Am Anfang wissen wir nicht viel,
alles zu erfahren, ist unser Ziel.
In dieser ersten Geschichte
treibt ein böser Zauberer sein Unwesen!
Ja, er ist der allerschlimmste
von allen Zauberern gewesen!
Der Teufel persönlich war es!
Wollt ihr wissen, was er tat?
Dann müsst ihr weiterlesen!
Eines Tages, vielleicht war es auch in der Nacht,
da war er recht bei Laune,
denn er hat einen Spiegel gemacht.
Dieser war ein ganz besonderes Ding,
das alles durcheinanderbringt!
Das Gute und Schöne,
welches man im Spiegel zu sehen bekam,
schwand zu einem Nichts zusammen,
es ein hässliches Aussehen bekam!
Doch das, was nichts taugte,
schlecht und böse war,
trat besonders hervor,
wurde noch schlimmer und ärger,
wie sonderbar!
Die schönsten Landschaften
sahen in diesem Spiegel aus
wie gekochter Spinat.
Die besten und schönsten Menschen
man nur noch als Fratzen gesehen hat!
Ihre Gesichter wurden so verdreht,
dass jeder sie als hässlich erkennt und versteht.
Sie standen auf dem Kopf
und wurden ohne Rumpf,
ohne Arme und Beine dargestellt!
Die Hässlichkeit ist des Teufels Welt!
Als lustig hat der Teufel
diese Bilder empfunden.
Die Menschen aber, die so gezeichnet waren,
fühlten sich beleidigt und geschunden!
Des Teufels Zauberschüler
gingen mit dem Spiegel hinaus in die Welt
und erzählten einem jeden,
ob er es wissen wollte oder ob es ihm nicht gefällt:
Ein Wunder sei geschehen.
In des Teufels Spiegel
könne man die Menschen
ganz genau so, wie sie wirklich sind,
erkennen und auch sehen!
Sie liefen damit durch jedes Land.
Sodass am Ende ein jeder,
der in den Spiegel hineingeschaut,
seinen Augen wohl nicht traut
und sich selbst nicht hat erkannt!
Am Ende wurden alle darin verdreht.
Den Sinn dafür, der Teufel selbst wohl nicht versteht!

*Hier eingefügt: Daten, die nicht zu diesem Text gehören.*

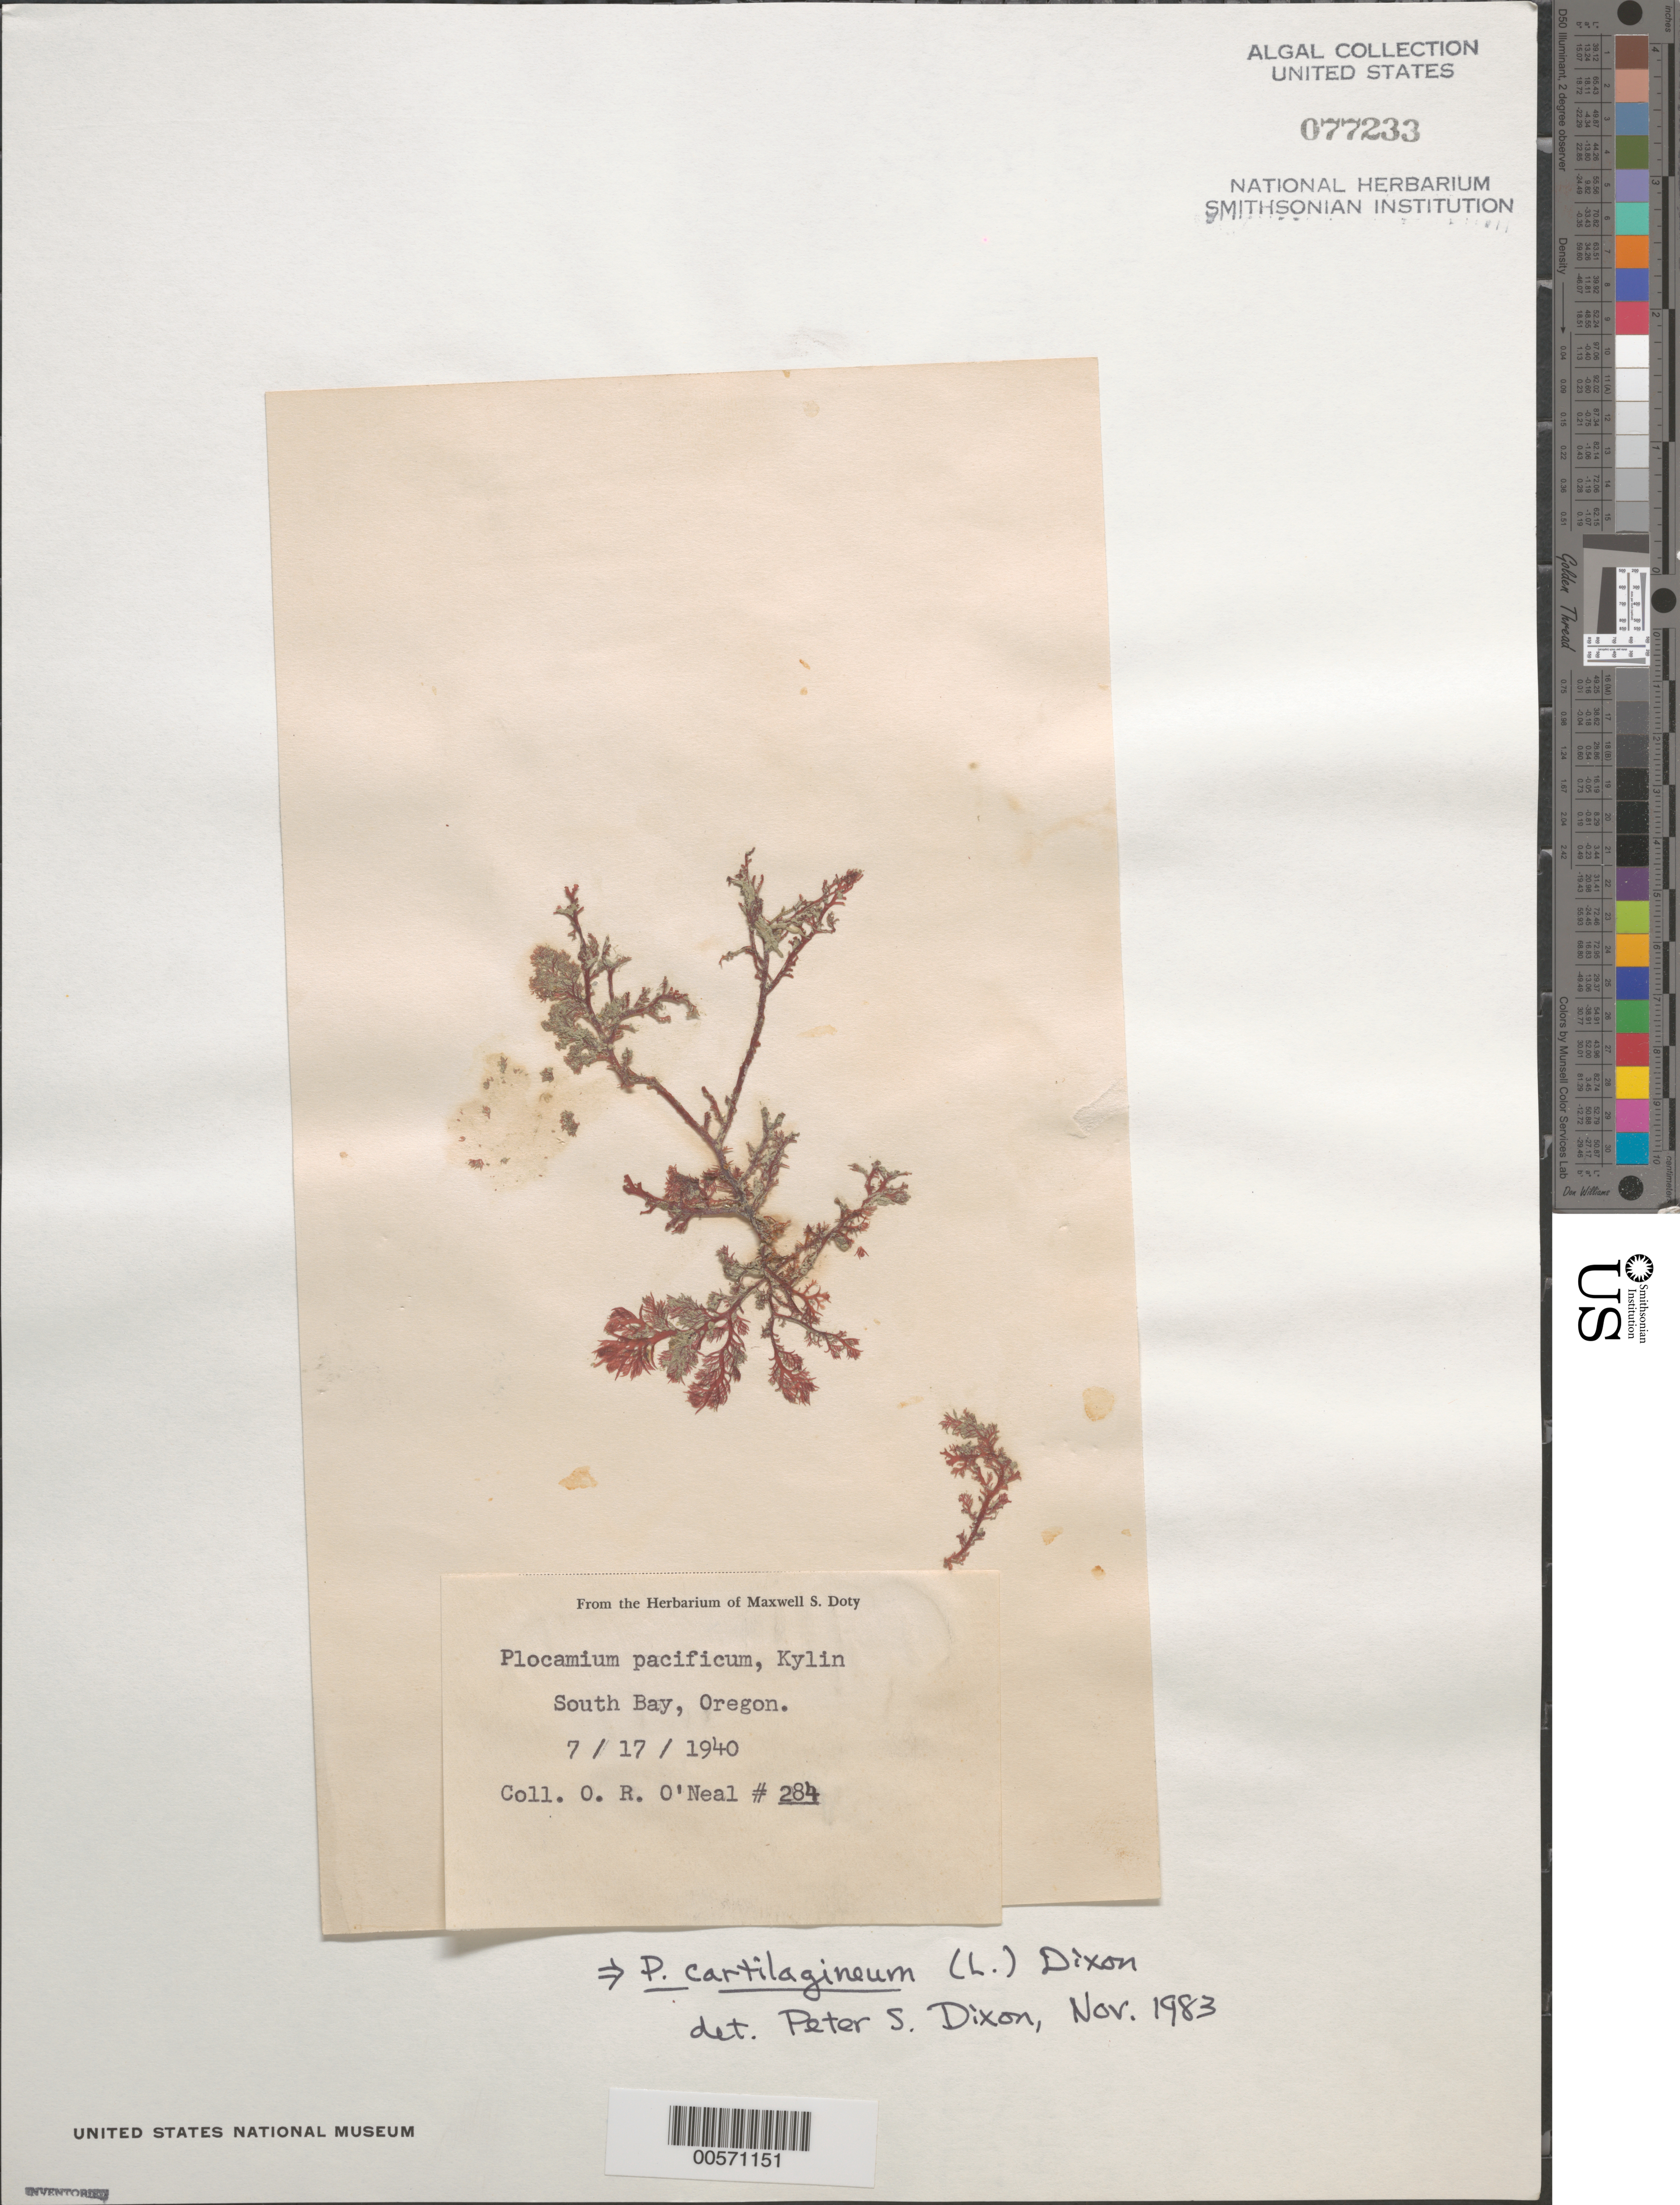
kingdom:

Als sie auf Erden all das hatten vollbracht,
haben sie sich auf dem Weg
zum Himmel hinauf gemacht.
Nun wollten sie sich über die Engel
und den Herrgott lustig machen.
Doch der versteht keinen Spaß in solchen Sachen!
Kaum dass der Teufel und seine Schüler
in seiner Nähe waren,
erkannten sie gleich die Gefahren!
Der Spiegel erzitterte, entglitt ihren Händen.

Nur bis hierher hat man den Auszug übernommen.